> **What the task requires**: Below is a block of records; please copy all of them exactly.

> **The data**:
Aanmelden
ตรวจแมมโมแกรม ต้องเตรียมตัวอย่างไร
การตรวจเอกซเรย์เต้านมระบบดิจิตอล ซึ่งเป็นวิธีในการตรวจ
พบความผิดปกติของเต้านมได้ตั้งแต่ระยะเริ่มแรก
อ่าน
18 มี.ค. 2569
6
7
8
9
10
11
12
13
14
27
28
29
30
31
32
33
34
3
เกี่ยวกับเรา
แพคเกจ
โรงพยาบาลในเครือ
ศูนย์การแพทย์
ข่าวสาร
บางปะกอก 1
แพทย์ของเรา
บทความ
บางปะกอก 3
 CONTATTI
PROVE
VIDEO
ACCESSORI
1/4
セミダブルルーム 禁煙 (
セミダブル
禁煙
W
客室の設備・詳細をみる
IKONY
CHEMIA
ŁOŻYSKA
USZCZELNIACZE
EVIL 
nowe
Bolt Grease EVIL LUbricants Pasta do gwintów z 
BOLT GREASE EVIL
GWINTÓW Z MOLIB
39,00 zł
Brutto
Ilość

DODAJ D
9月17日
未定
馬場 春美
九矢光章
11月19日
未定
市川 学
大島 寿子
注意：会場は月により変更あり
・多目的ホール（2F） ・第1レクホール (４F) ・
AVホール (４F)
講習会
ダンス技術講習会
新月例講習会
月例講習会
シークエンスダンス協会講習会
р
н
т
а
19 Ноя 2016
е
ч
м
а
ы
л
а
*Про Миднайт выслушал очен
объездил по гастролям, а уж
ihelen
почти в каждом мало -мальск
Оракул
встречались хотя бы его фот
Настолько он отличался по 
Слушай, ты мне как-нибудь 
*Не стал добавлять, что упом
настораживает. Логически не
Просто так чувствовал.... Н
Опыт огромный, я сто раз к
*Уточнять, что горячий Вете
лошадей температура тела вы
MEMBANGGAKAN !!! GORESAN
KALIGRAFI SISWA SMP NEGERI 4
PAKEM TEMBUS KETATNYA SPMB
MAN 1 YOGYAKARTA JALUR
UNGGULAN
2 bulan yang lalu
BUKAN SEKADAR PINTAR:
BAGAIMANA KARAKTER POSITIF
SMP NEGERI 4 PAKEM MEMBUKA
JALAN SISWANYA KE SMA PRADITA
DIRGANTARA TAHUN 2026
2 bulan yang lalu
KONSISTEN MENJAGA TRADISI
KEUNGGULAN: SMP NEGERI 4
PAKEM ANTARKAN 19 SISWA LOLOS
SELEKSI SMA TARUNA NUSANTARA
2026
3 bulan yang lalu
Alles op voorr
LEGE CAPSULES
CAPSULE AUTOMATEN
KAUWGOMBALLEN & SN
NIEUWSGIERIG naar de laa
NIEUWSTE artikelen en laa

> **Task result**:
Aanmelden
ตรวจแมมโมแกรม ต้องเตรียมตัวอย่างไร
การตรวจเอกซเรย์เต้านมระบบดิจิตอล ซึ่งเป็นวิธีในการตรวจ
พบความผิดปกติของเต้านมได้ตั้งแต่ระยะเริ่มแรก
อ่าน
18 มี.ค. 2569
6
7
8
9
10
11
12
13
14
27
28
29
30
31
32
33
34
3
เกี่ยวกับเรา
แพคเกจ
โรงพยาบาลในเครือ
ศูนย์การแพทย์
ข่าวสาร
บางปะกอก 1
แพทย์ของเรา
บทความ
บางปะกอก 3
 CONTATTI
PROVE
VIDEO
ACCESSORI
1/4
セミダブルルーム 禁煙 (
セミダブル
禁煙
W
客室の設備・詳細をみる
IKONY
CHEMIA
ŁOŻYSKA
USZCZELNIACZE
EVIL 
nowe
Bolt Grease EVIL LUbricants Pasta do gwintów z 
BOLT GREASE EVIL
GWINTÓW Z MOLIB
39,00 zł
Brutto
Ilość

DODAJ D
9月17日
未定
馬場 春美
九矢光章
11月19日
未定
市川 学
大島 寿子
注意：会場は月により変更あり
・多目的ホール（2F） ・第1レクホール (４F) ・
AVホール (４F)
講習会
ダンス技術講習会
新月例講習会
月例講習会
シークエンスダンス協会講習会
р
н
т
а
19 Ноя 2016
е
ч
м
а
ы
л
а
*Про Миднайт выслушал очен
объездил по гастролям, а уж
ihelen
почти в каждом мало -мальск
Оракул
встречались хотя бы его фот
Настолько он отличался по 
Слушай, ты мне как-нибудь 
*Не стал добавлять, что упом
настораживает. Логически не
Просто так чувствовал.... Н
Опыт огромный, я сто раз к
*Уточнять, что горячий Вете
лошадей температура тела вы
MEMBANGGAKAN !!! GORESAN
KALIGRAFI SISWA SMP NEGERI 4
PAKEM TEMBUS KETATNYA SPMB
MAN 1 YOGYAKARTA JALUR
UNGGULAN
2 bulan yang lalu
BUKAN SEKADAR PINTAR:
BAGAIMANA KARAKTER POSITIF
SMP NEGERI 4 PAKEM MEMBUKA
JALAN SISWANYA KE SMA PRADITA
DIRGANTARA TAHUN 2026
2 bulan yang lalu
KONSISTEN MENJAGA TRADISI
KEUNGGULAN: SMP NEGERI 4
PAKEM ANTARKAN 19 SISWA LOLOS
SELEKSI SMA TARUNA NUSANTARA
2026
3 bulan yang lalu
Alles op voorr
LEGE CAPSULES
CAPSULE AUTOMATEN
KAUWGOMBALLEN & SN
NIEUWSGIERIG naar de laa
NIEUWSTE artikelen en laa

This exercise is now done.